# [WORK ITEM]
Reproduce the text of every line in the records below word for word, omitting the pictures.
══════════
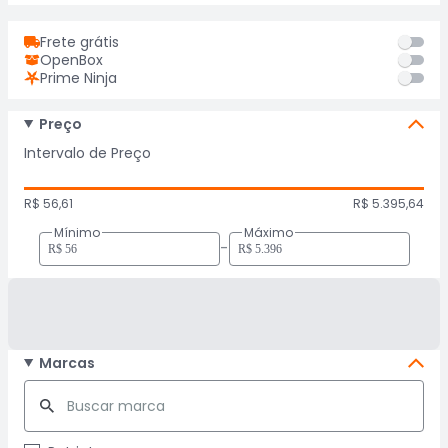
Frete grátis
OpenBox
Prime Ninja
Preço
Intervalo de Preço
R$ 56,61
R$ 5.395,64
Mínimo
Máximo
-
Marcas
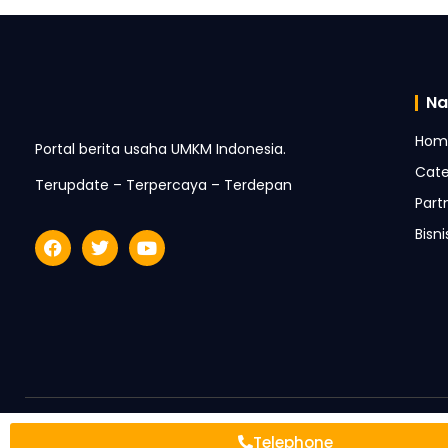
Na
Hom
Portal berita usaha UMKM Indonesia.
Cate
Terupdate – Terpercaya – Terdepan
Part
Bisn
Telephone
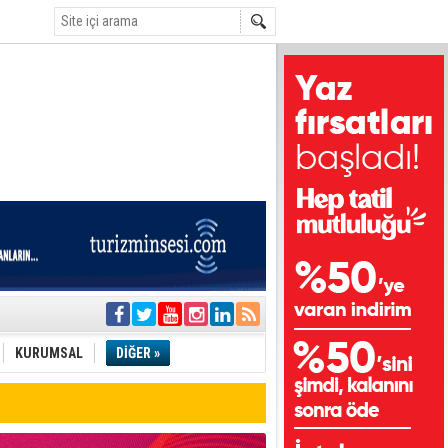
i
olar
KURUMSAL
DİĞER »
══════════
# [ANSWER TO THIS TASK]
Frete grátis
OpenBox
Prime Ninja
Preço
Intervalo de Preço
R$ 56,61
R$ 5.395,64
Mínimo
Máximo
-
Marcas
Na
Hom
Portal berita usaha UMKM Indonesia.
Cate
Terupdate – Terpercaya – Terdepan
Part
Bisn
Telephone
i
olar
KURUMSAL
DİĞER »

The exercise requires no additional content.